3日、JRAは11日にオーストラリアのランドウィック競馬場で行われるクイーンエリザベスS(G1)の出走予定馬を発表した。日本からはダノンプレミアム(牡5歳、栗東・中内田充正厩舎)が挑戦する。なお、馬券発売も行われる見込みだ。
新型コロナウイルスの影響でドバイワールドカップデーが中止になるなど、海外遠征を敢行した日本馬がとんぼ返りを強いられている中、一足早く海を渡ったダノンプレミアムは順調に本番を迎えられそうだ。
今回は主戦の川田将雅騎手に替わってJ.マクドナルド騎手が手綱を執るが、ダノンプレミアムとの初コンタクトで「本当に素晴らしい馬」と感激。「走りのバランスが良かったですし、仕掛けた時の反応にも大変満足しています」と好感触を掴んでいるようだ。
昨年4月のマイラーズC(G2)以来、勝利から遠ざかっているダノンプレミアムだが、秋には天皇賞・秋(G1)、マイルCS(G1)で連続2着と実力を示した。現地でも優勝候補の1頭として、日本のトップホースを警戒している。
これにはマクドナルド騎手も「対戦相手となる地元馬やイギリス馬も強いですが、ベストを尽くしたい」と意気込み。「この馬に2つ目のG1タイトルを獲らせたい」という陣営の強い思いがあっての遠征だが、迎え撃つライバルたちも、そう簡単にビッグタイトルを譲るわけにはいかないだろう。
筆頭は、前哨戦のランヴェットS(G1)を制した英国のアデイブ(セン6歳、英・W.ハガス厩舎)だ。

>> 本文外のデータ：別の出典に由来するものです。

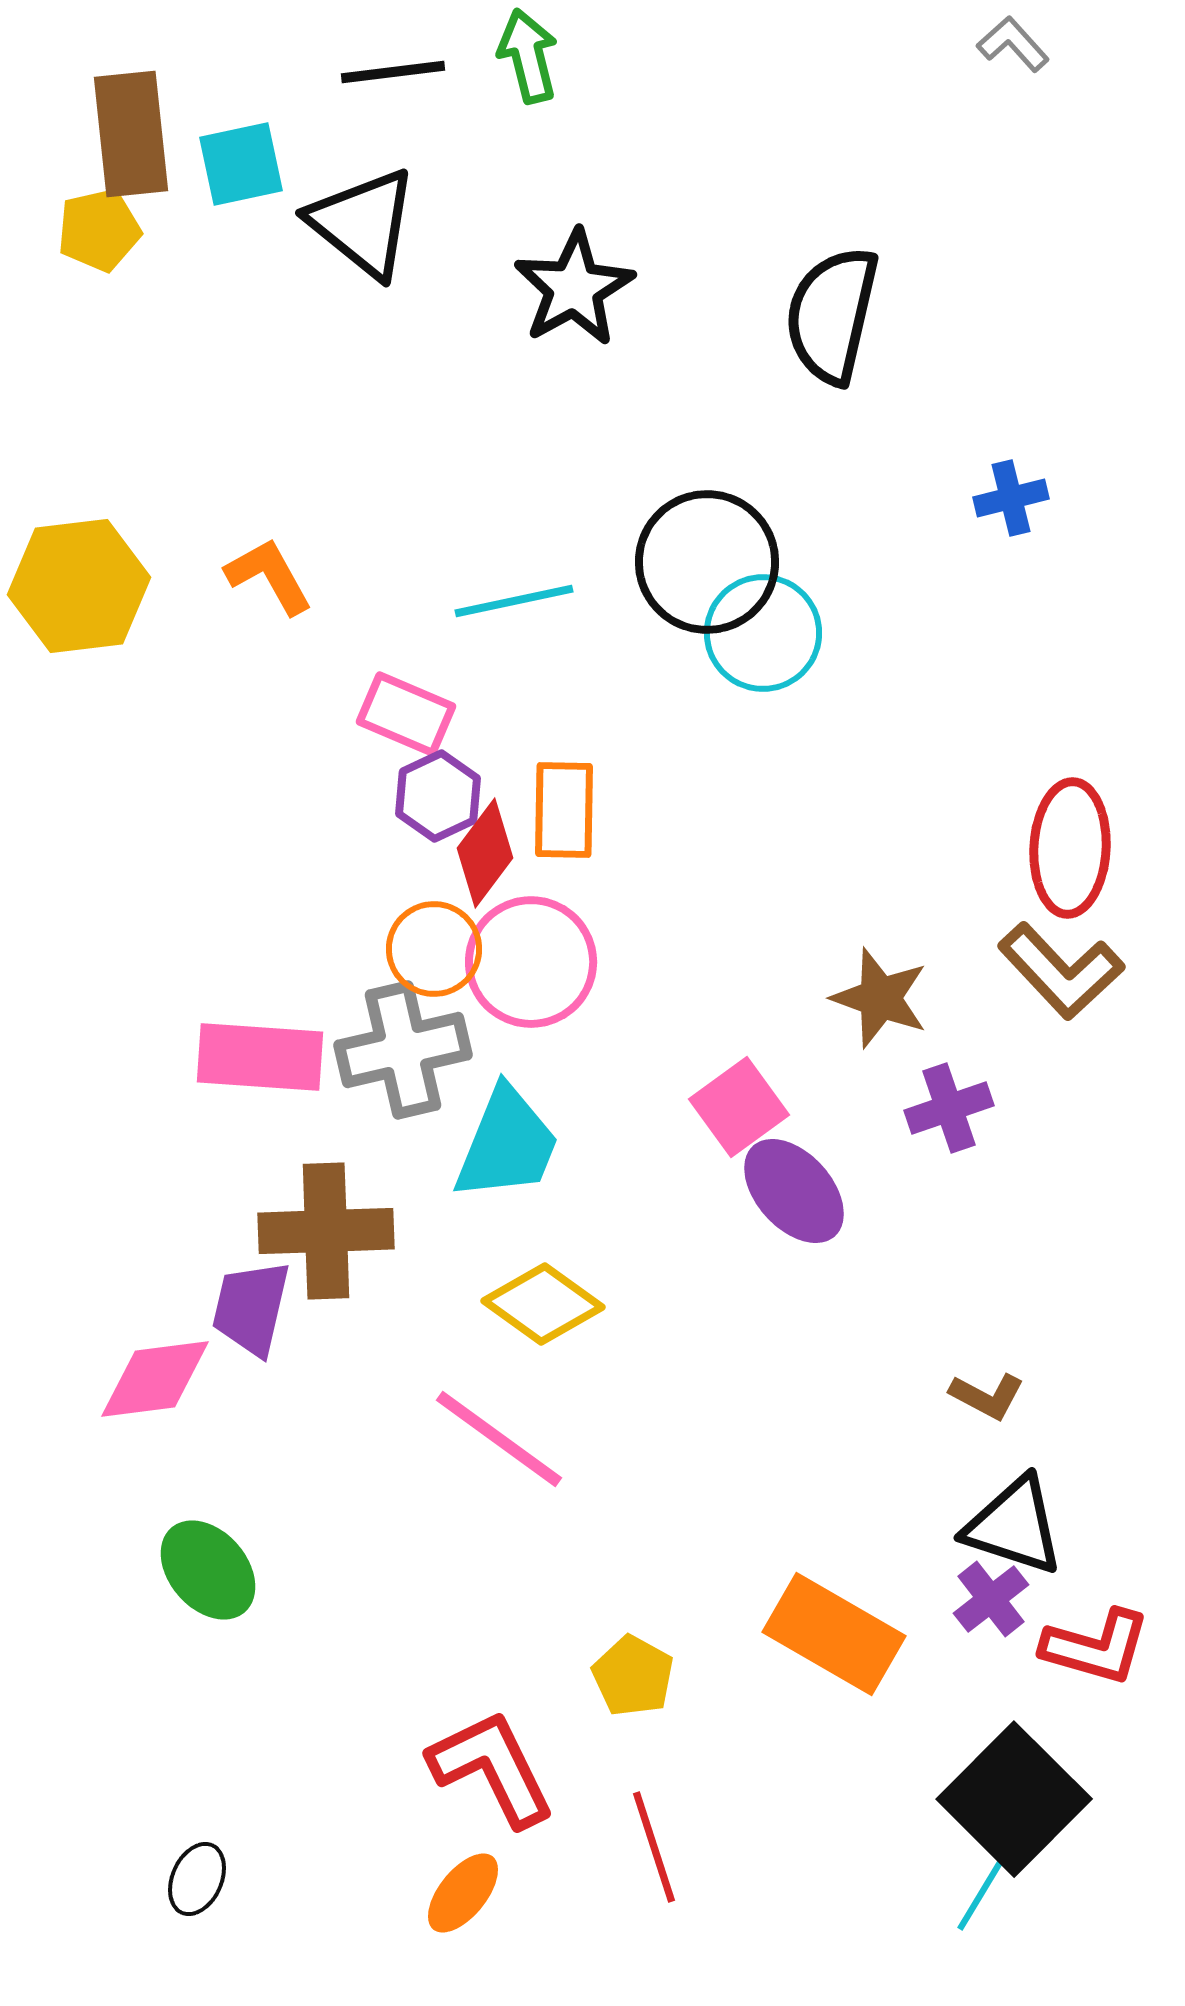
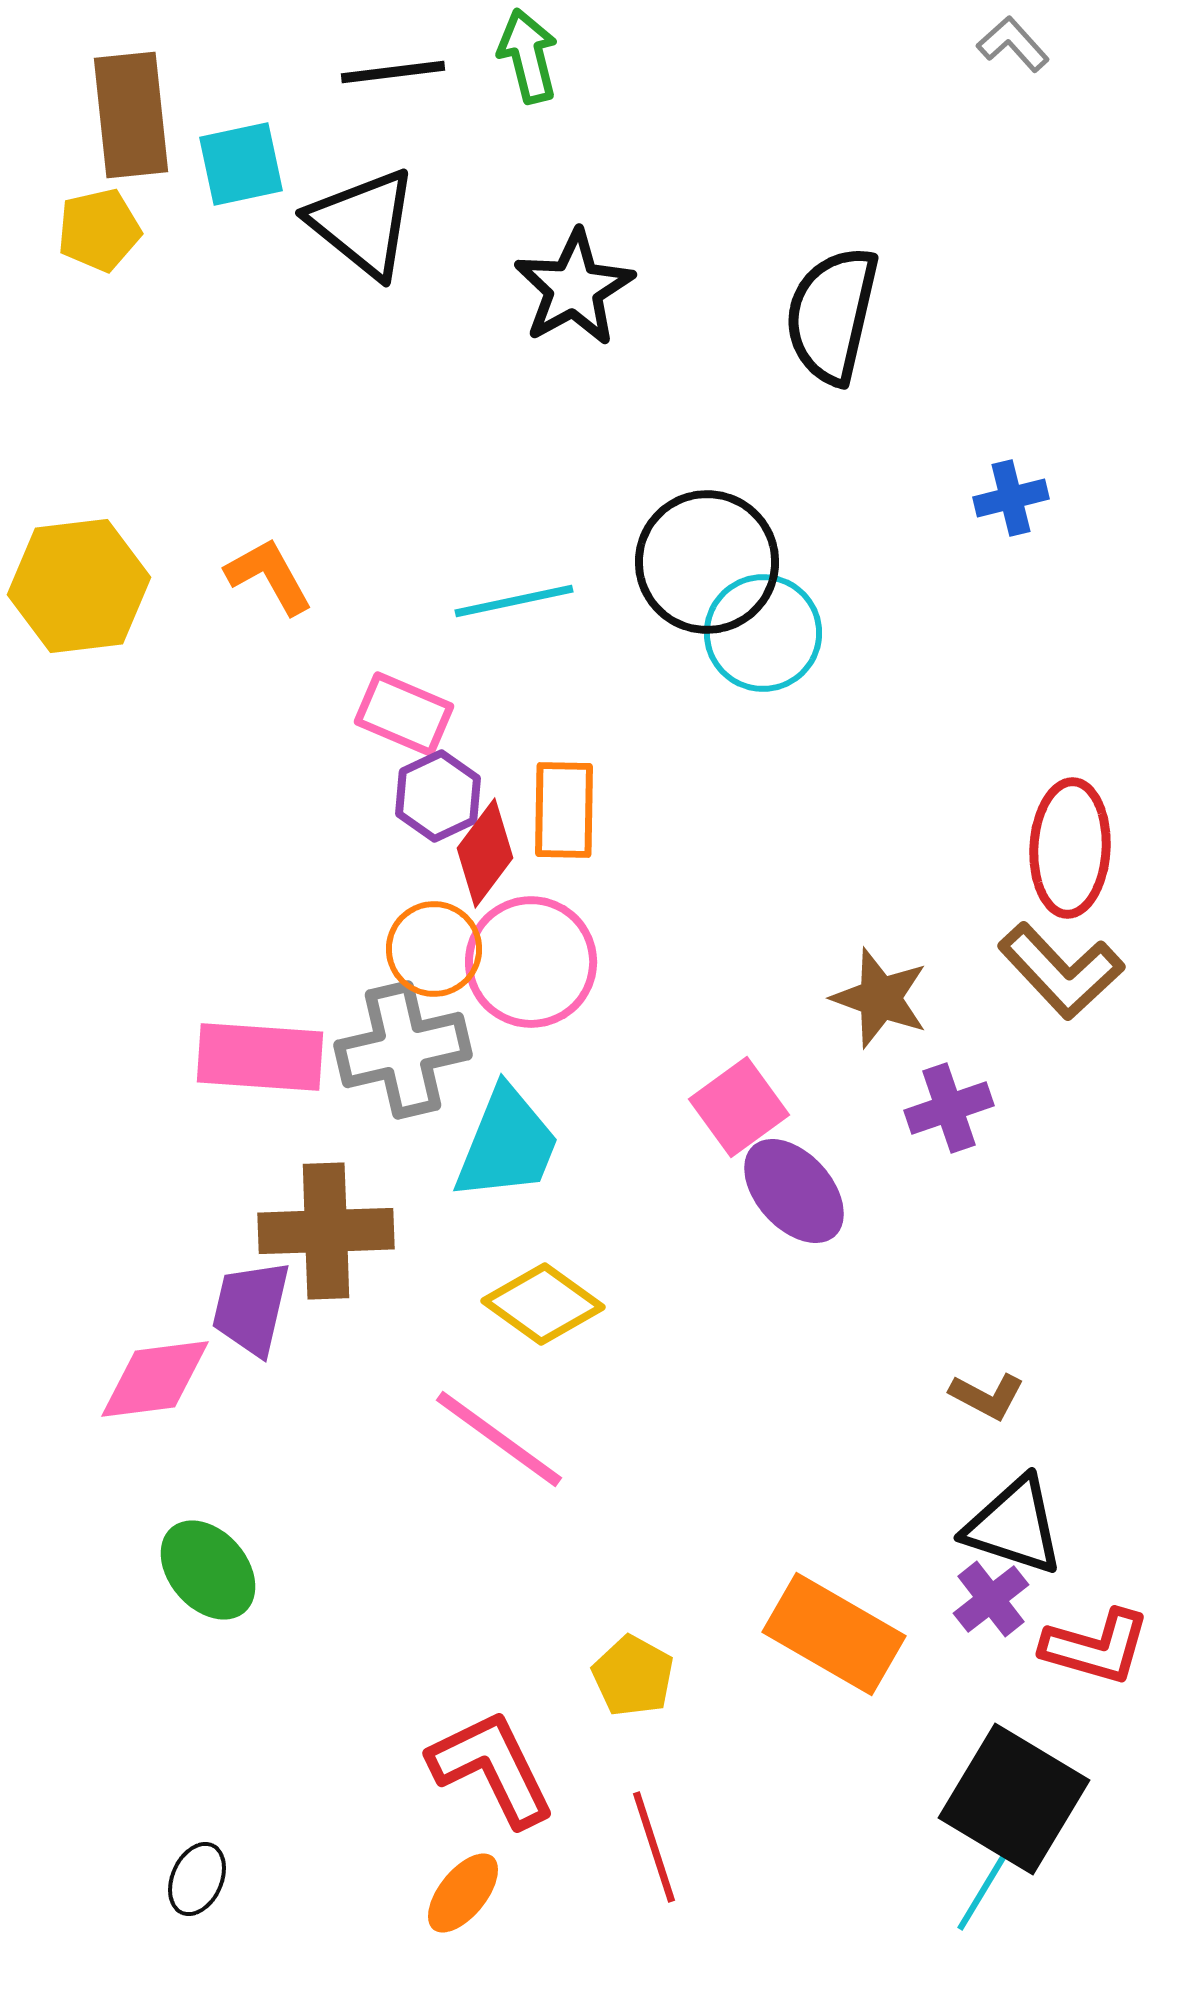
brown rectangle at (131, 134): moved 19 px up
pink rectangle at (406, 714): moved 2 px left
black square at (1014, 1799): rotated 14 degrees counterclockwise
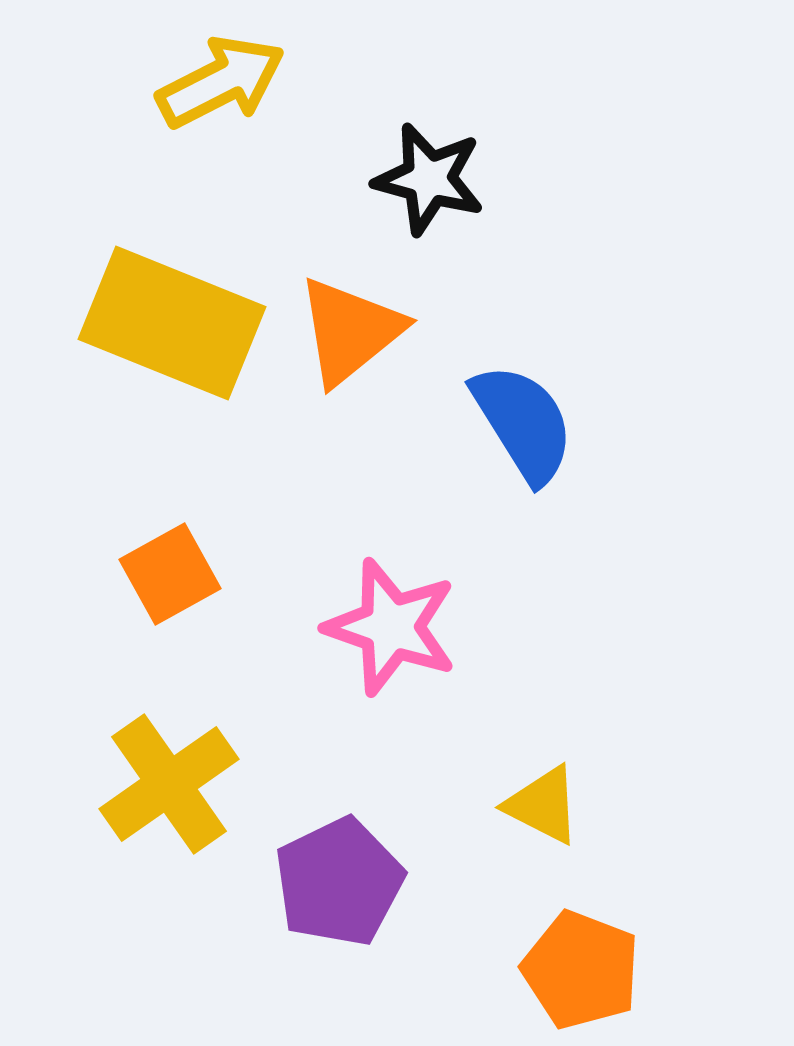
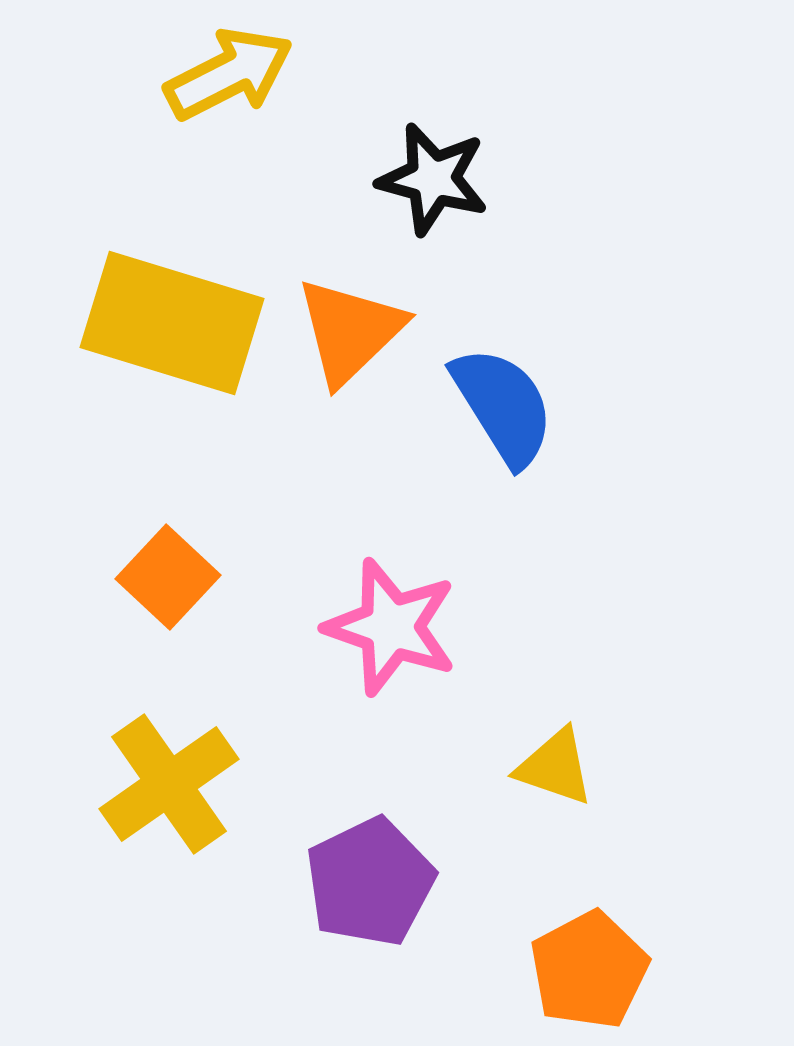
yellow arrow: moved 8 px right, 8 px up
black star: moved 4 px right
yellow rectangle: rotated 5 degrees counterclockwise
orange triangle: rotated 5 degrees counterclockwise
blue semicircle: moved 20 px left, 17 px up
orange square: moved 2 px left, 3 px down; rotated 18 degrees counterclockwise
yellow triangle: moved 12 px right, 38 px up; rotated 8 degrees counterclockwise
purple pentagon: moved 31 px right
orange pentagon: moved 8 px right; rotated 23 degrees clockwise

現在5戦連続で連対中と充実一途のアデイブ。特に、昨秋の英チャンピオンS(G1)では、世界的名牝マジカルに3/4馬身差の2着だった。3着だった日本のディアドラに2馬身1/4差を付けており、これだけを見ても世界のトップホースの1頭であることがわかる。
前走のランヴェットSでは、1番人気のベリーエレガントとのマッチレース。後続を5馬身以上に突き放し、最後は半馬身前に出た。実力、充実度からもダノンプレミアムの最大のライバルになることは間違いないだろう。
一方、そのランヴェットSでアデイブと死闘を繰り広げたベリーエレガント(牝4歳、豪・C.ウォーラー厩舎)も、当然警戒すべき存在だ。
ランヴェットSでは惜しくも2着だったベリーエレガントだが、連闘で挑んだタンクレッドS(G1)では、2着に4馬身1/4差をつける圧勝。これだけを見ても、本馬が豪州の中長距離戦線のトップホースであることは疑いようがない。
管理するウォーラー調教師は、豪州競馬の伝説的名牝ウィンクスを手掛けた伯楽。ここ8年連続でリーディングを獲得している豪州では絶対的な存在。オーストラリアで「最も勝ち方を知る男」といえるだろう。
本質的にはマイラーながら、中距離でも高いパフォーマンスを発揮するテアカウシャーク(セン5歳、豪・J.リチャーズ厩舎)も優勝候補の一角だ。
ここまで1600m以下を主戦場として、今年2月にはG1を2連勝。豪州のマイル戦線では一枚上の存在だが、光るのは昨秋のコックスプレート(G1)3着だ。
この豪州の中距離王決定戦を制したのは日本のリスグラシュー。彼女が如何に強かったのかは、昨年末の有馬記念(G1)における圧勝劇で、日本の競馬ファンも記憶に新しい。テアカウシャークはリスグラシューにこそ突き放されたものの3着と、2000m級でも戦えることを示している。出走して来れば当然、要注意の1頭になるだろう。
そのコックスプレートで2着だったキャステルヴェキオ(牡3歳、豪・R.リット厩舎)も出て来ればチャンス十分だ。
コックスプレート2着後は連敗と低迷していたキャステルヴェキオだが、今年3月のローズヒルギニー(G1)で見事な復活勝利。クイーンエリザベスSの有力馬に浮上したが、4日に行われたオーストラリアンダービー(G1)では9着に沈んでいる。当てにできない面はあるものの、ハマった時に力はG1級。連闘になるが、参戦する可能性もありそうだ。
一方のダノンプレミアムも「こちらの馬場にも順応しているように感じました」とマクドナルド騎手は好感触。新型コロナウイルスの影響で、日本の競馬がいつ休止してもおかしくはない状況。果敢に海を渡った本馬には、明るいニュースを届けてほしいところだ。